◆ Given exercise 1
Decide whether each statement below agrees with the MapR monitoring post. Answer yes or no for each and quote the words from the post that settle it.
(a) The maprcli tool may be run only by the root user.
(b) Memory utilization from the dashboard command is reported in mB.
(c) The totalused figure for a volume counts snapshots as well as the volume.
◆ Given exercise 2
Reproduce the passage of the MapR monitoring post from "davail Disk space" up to and including "store like Elasticsearch.".

◆ Text provided
Monitoring a MapR Cluster with Elasticsearch + Kibana

The MapR Converged Data Platform offers a unified API for all aspects of solving real, mission-critical data problems that enterprises have to deal with today. In this blog post, I would like to share another, much less talked about advantage that emerges from this strategy. This is because a MapR cluster can naturally take advantage of the very well regarded Elasticsearch and Kibana stack to give cluster admins a near real-time view of their cluster’s health and performance.

The solution we present today is a prototype that can collect metrics directly from the MapR REST interface and, using a simple Python driver, extract metrics of interest and forward them to an Elasticsearch server. From this data, it’s easy to create any number of Kibana dashboards to monitor the cluster, from CPU and network bandwidth to tracking volume size. This time series data is ideally suited for the ES + Kibana stack.

Gathering Metrics

Best practice metrics with maprcli

State, performance, and health metrics for MapR clusters can be collected using the maprcli command line tool from any node of the cluster as root or as mapr (or any Linux user with cluster login permission).

maprcli dashboard info -json # cluster-wide summary of cluster state such as a volumes, utilization (CPU, memory, disk space), services and YARN. Noteworthy are:

  • utilization — Provides the following utilization information:

    • CPU — utilization, total, and active. CPU utilization % is calculated as (100% - idle%) on each node and then averaged across all nodes where hoststats is running.

    • Memory — total and active in mB.

    • Disk space — total and active in GB.

    • Compression — compressed and uncompressed data size

maprcli node list -json # node specific metrics (detailed). Noteworthy are:

bytesReceived Bytes received by the node since the last CLDB heartbeat.
bytesSent Bytes sent by the node since the last CLDB heartbeat.
davail Disk space available on the node.
dused Disk space used on the node.
dreadK Disk Kbytes read since the last heartbeat.
dwriteK Disk Kbytes written since the last heartbeat.
utilization CPU use percentage since the last heartbeat.

maprcli volume list -json # volume specific metrics (detailed) Noteworthy are:

totalused Total space used for volume and snapshots, in MB

REST interface

The MCS (MapR Control System) is actually getting all of its information from the REST API. All the information available from maprcli is also available from the https://<Webserver host&rt;:8443/rest endpoint. Since the output is JSON, it makes it very easy to use as an API for collecting metrics into a central data store like Elasticsearch.

The endpoints of the rest API to collect the recommended metrics are as follows:

maprcli dashboard info -json https://<MCS host>:8443/rest/dashboard/info doc
maprcli node list -json https://<MCS host>:8443/rest/node/list doc
maprcli volume list -json https://<MCS host>:8443/rest/volume/list doc

Querying the rest endpoints In Python 2.7.9 or newer:

import urllib2, base64 import ssl
import json
username = ‘mapr’
password = ‘mapr’
url=“https://<maprcluster_host>:8443/rest/dashboard/info”
request = urllib2.Request(url)
base64string = base64.encodestring(’%s:%s’ % (username, password)).replace(’\n’, ‘’)
request.add_header(“Authorization”, “Basic %s” % base64string)
context = ssl._create_unverified_context()
response = urllib2.urlopen(request, context=context)
data = json.load(response)

◆ Provided data
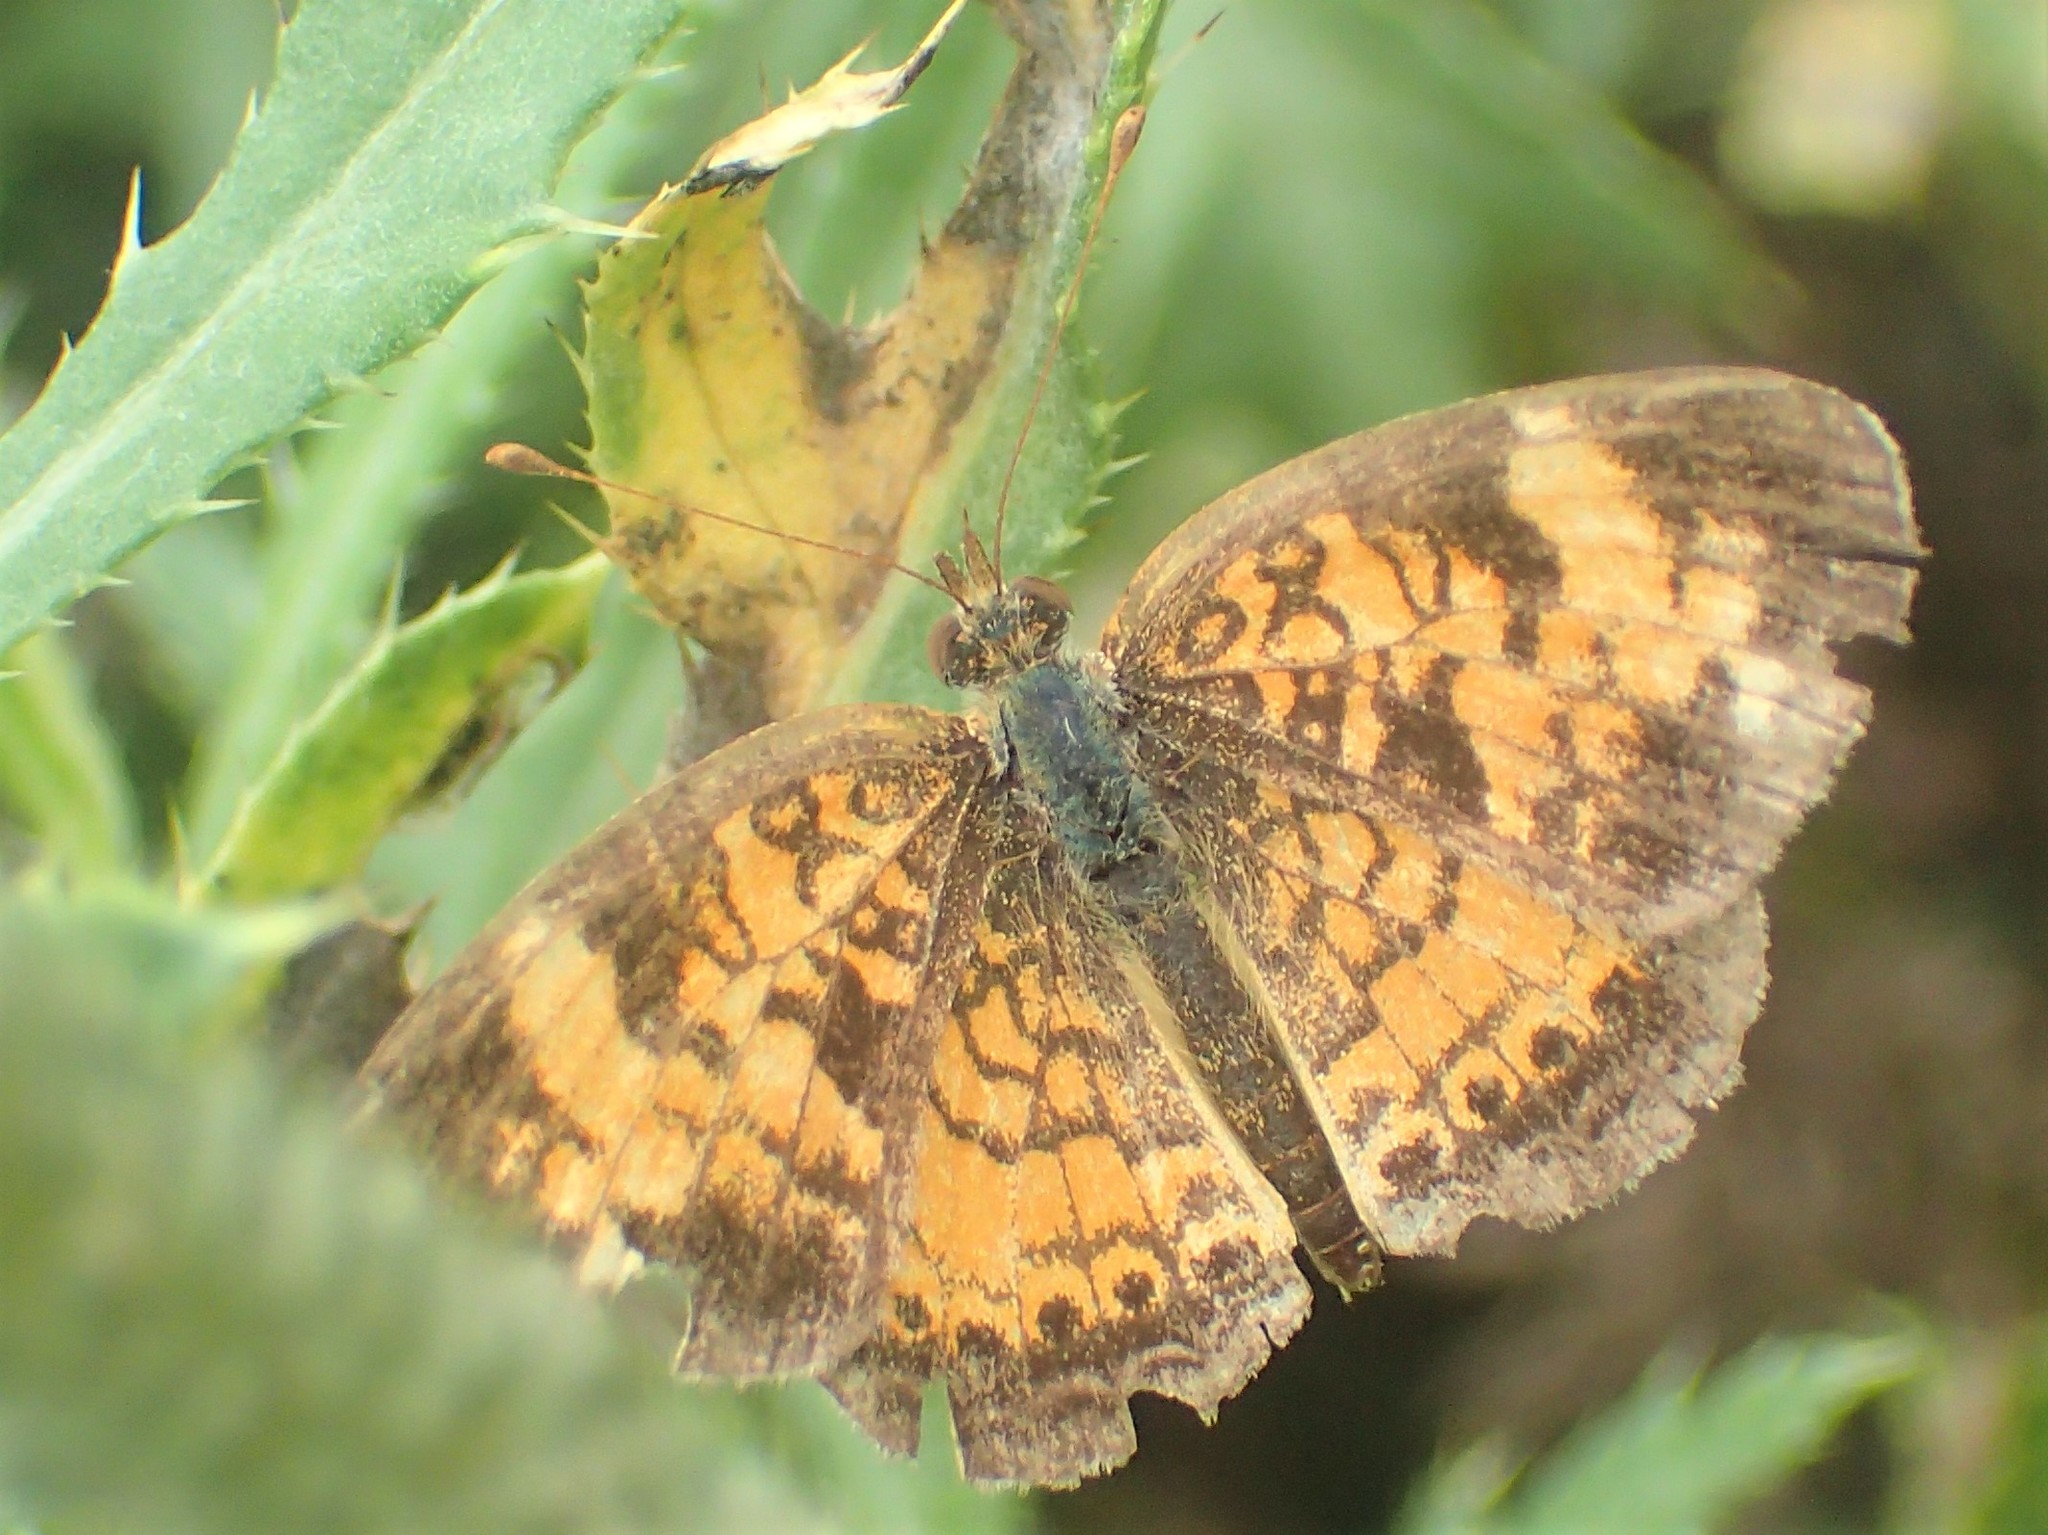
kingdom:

◆ Exercise output 1
(a) No: "as root or as mapr (or any Linux user with cluster login permission)"
(b) Yes: "Memory — total and active in mB."
(c) Yes: "Total space used for volume and snapshots, in MB"

◆ Exercise output 2
davail Disk space available on the node.
dused Disk space used on the node.
dreadK Disk Kbytes read since the last heartbeat.
dwriteK Disk Kbytes written since the last heartbeat.
utilization CPU use percentage since the last heartbeat.

maprcli volume list -json # volume specific metrics (detailed) Noteworthy are:

totalused Total space used for volume and snapshots, in MB

REST interface

The MCS (MapR Control System) is actually getting all of its information from the REST API. All the information available from maprcli is also available from the https://<Webserver host&rt;:8443/rest endpoint. Since the output is JSON, it makes it very easy to use as an API for collecting metrics into a central data store like Elasticsearch.